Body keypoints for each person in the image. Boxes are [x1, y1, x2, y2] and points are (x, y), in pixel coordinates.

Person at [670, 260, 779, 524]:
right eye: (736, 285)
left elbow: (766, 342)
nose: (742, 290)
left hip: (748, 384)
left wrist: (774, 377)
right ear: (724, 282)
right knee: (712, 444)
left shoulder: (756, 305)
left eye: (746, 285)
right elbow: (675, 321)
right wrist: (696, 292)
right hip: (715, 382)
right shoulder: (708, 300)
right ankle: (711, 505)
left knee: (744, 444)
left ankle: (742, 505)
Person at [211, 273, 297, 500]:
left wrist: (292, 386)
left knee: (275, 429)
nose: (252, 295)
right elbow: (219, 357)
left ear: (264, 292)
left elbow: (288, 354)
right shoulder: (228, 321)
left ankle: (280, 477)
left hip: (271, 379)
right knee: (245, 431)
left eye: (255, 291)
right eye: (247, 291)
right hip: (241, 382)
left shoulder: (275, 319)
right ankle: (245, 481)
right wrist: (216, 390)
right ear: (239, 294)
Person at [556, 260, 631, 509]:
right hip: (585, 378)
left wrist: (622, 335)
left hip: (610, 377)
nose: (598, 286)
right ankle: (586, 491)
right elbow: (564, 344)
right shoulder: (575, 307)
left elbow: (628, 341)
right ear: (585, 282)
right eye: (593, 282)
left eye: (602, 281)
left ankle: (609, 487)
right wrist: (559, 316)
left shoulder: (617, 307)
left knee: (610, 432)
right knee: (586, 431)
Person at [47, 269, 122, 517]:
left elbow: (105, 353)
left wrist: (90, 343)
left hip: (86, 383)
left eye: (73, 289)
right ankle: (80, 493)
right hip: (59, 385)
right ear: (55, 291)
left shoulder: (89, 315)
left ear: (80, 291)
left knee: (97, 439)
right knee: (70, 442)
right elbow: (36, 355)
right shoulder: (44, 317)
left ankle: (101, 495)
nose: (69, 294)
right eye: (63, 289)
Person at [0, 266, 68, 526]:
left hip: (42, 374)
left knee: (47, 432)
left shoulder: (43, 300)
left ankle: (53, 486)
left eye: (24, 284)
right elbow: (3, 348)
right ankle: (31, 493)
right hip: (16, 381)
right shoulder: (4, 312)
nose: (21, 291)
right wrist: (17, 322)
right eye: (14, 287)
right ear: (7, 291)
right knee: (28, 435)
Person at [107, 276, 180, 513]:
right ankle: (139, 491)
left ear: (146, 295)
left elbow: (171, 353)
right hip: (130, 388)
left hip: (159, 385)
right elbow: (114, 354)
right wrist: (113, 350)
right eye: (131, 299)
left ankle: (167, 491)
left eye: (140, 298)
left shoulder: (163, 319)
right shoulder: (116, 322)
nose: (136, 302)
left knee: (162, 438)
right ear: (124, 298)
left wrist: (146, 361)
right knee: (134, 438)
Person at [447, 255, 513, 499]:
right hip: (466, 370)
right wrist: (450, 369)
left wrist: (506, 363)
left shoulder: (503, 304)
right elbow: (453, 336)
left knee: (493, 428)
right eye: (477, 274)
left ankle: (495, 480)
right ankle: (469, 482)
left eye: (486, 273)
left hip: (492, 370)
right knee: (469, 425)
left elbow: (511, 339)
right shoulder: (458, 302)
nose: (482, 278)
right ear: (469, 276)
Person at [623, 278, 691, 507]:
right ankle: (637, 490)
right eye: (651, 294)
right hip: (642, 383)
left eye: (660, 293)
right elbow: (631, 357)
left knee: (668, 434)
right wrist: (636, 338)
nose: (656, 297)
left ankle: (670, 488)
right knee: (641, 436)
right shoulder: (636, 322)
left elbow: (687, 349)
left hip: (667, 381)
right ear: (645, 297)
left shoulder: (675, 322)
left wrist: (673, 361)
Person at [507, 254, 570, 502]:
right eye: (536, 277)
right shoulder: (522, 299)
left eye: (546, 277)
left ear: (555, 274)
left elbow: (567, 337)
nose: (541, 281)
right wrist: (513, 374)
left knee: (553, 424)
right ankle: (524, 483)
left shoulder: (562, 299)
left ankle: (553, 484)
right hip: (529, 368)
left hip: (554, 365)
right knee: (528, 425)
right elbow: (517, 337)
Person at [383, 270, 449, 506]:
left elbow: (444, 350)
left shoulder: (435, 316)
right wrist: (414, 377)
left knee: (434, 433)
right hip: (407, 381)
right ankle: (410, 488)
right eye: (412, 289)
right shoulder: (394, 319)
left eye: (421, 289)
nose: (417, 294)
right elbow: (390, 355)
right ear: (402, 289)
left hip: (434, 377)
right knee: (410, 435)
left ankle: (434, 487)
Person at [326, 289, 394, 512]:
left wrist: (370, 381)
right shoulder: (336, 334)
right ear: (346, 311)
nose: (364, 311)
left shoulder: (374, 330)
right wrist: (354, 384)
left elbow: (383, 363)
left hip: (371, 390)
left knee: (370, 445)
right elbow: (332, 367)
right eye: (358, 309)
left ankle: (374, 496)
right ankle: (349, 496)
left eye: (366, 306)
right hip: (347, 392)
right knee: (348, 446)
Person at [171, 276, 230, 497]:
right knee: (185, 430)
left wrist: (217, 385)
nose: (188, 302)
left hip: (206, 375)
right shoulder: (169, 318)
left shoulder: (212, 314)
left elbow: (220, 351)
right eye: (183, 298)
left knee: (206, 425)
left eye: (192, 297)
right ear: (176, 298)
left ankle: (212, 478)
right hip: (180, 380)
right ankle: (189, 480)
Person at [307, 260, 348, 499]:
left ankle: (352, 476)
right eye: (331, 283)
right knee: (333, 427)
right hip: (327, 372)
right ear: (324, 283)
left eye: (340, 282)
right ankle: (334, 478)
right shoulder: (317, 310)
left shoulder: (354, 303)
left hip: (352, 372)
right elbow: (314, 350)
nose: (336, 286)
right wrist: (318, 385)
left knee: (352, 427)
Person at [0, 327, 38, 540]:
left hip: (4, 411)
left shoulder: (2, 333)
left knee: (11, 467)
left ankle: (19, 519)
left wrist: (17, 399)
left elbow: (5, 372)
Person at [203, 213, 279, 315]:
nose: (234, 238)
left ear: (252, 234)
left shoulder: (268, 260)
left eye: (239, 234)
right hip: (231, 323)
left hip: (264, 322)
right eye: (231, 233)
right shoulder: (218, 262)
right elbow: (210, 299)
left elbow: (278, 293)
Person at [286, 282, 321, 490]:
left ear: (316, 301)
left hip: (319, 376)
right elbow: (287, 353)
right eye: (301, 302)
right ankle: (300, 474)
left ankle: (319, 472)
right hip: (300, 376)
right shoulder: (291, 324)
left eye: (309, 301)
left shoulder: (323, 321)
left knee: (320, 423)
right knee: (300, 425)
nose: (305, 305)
──────
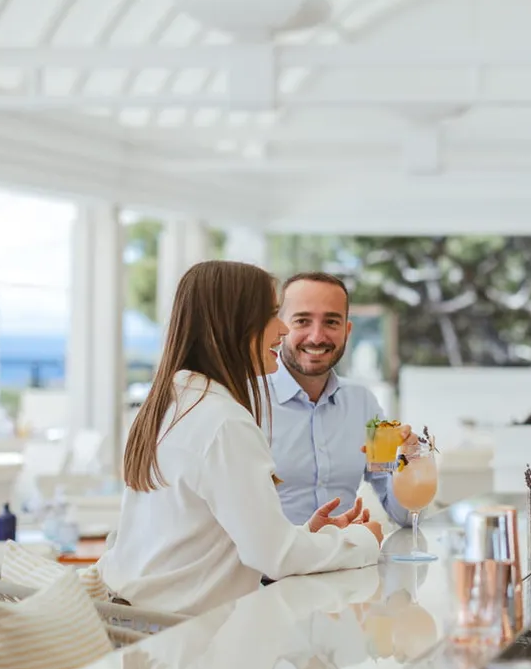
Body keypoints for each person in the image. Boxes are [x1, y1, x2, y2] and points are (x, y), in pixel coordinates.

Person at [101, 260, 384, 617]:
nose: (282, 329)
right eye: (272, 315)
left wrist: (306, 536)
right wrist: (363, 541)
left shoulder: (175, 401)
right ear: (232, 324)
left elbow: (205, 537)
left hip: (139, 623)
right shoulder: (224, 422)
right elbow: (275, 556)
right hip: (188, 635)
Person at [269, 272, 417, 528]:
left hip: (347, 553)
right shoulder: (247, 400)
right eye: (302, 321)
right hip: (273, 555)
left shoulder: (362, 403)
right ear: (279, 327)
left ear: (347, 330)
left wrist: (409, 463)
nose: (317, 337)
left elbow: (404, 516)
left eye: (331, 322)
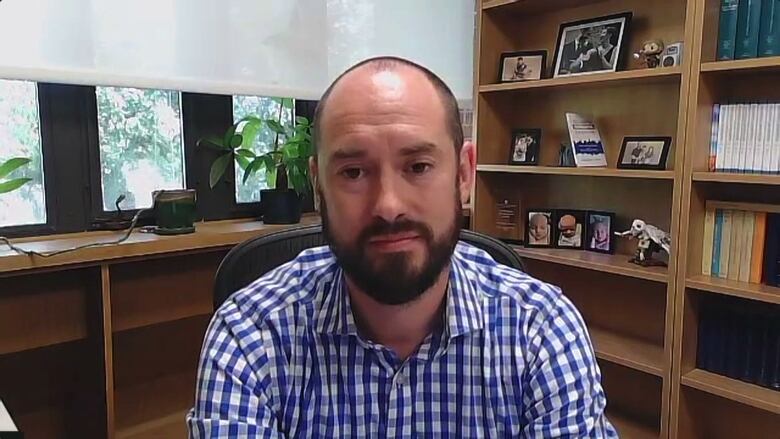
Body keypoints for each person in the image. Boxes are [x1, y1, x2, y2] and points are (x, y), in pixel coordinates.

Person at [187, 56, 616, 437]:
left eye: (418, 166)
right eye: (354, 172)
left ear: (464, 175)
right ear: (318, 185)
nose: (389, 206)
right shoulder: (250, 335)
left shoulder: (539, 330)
──────
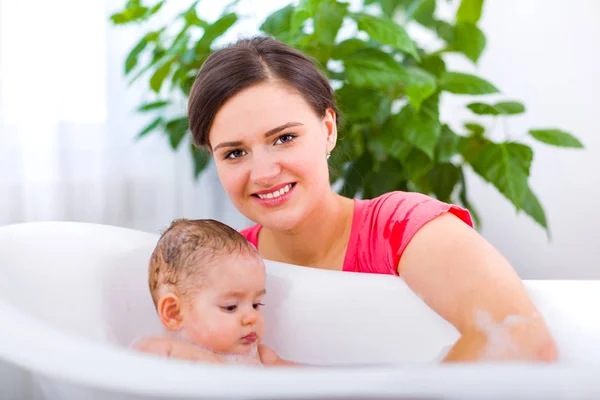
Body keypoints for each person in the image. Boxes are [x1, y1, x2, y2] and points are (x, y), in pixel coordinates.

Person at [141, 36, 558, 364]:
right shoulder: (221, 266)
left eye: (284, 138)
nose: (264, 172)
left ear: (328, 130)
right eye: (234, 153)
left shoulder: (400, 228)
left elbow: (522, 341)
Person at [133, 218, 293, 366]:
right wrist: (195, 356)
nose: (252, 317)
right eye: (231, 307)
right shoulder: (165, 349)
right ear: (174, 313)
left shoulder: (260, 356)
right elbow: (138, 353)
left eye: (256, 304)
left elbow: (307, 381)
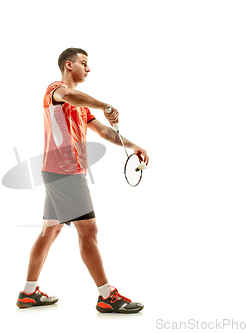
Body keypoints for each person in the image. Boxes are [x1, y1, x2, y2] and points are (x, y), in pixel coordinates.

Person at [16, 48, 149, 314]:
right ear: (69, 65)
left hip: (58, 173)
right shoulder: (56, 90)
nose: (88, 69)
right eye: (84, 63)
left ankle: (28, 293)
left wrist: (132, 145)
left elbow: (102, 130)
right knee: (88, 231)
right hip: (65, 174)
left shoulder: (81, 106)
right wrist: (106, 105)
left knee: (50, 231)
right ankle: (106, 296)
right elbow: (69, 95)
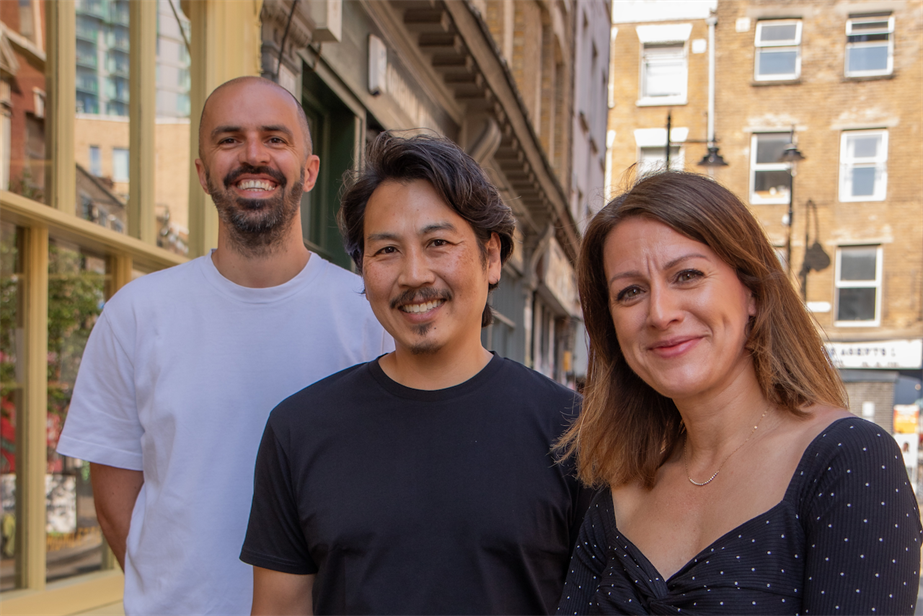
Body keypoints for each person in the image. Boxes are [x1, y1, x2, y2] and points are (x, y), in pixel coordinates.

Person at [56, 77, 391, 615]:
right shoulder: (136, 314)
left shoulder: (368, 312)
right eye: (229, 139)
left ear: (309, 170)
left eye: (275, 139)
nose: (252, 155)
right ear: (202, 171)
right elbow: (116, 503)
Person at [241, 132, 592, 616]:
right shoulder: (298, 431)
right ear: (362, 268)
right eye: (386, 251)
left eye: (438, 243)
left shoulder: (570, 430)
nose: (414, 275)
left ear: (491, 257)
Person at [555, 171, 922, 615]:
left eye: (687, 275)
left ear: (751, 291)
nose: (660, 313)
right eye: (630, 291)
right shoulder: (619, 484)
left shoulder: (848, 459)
──────
▶ [EXERCISE INSTRUCTIONS]: Among the entries above, the line containing "left eye: (546, 277)", the line containing "right shoulder: (394, 319)", and all lines between them are to be restated word for word; nothing else belongs in the reply.

▶ [COMPLETED TASK]:
left eye: (546, 277)
left ear: (555, 274)
left elbow: (567, 337)
nose: (541, 281)
right wrist: (513, 374)
left knee: (553, 424)
right ankle: (524, 483)
left shoulder: (562, 299)
left ankle: (553, 484)
right hip: (529, 368)
left hip: (554, 365)
right knee: (528, 425)
right elbow: (517, 337)
Person at [383, 270, 449, 506]:
left elbow: (444, 350)
left shoulder: (435, 316)
right wrist: (414, 377)
left knee: (434, 433)
right hip: (407, 381)
right ankle: (410, 488)
right eye: (412, 289)
right shoulder: (394, 319)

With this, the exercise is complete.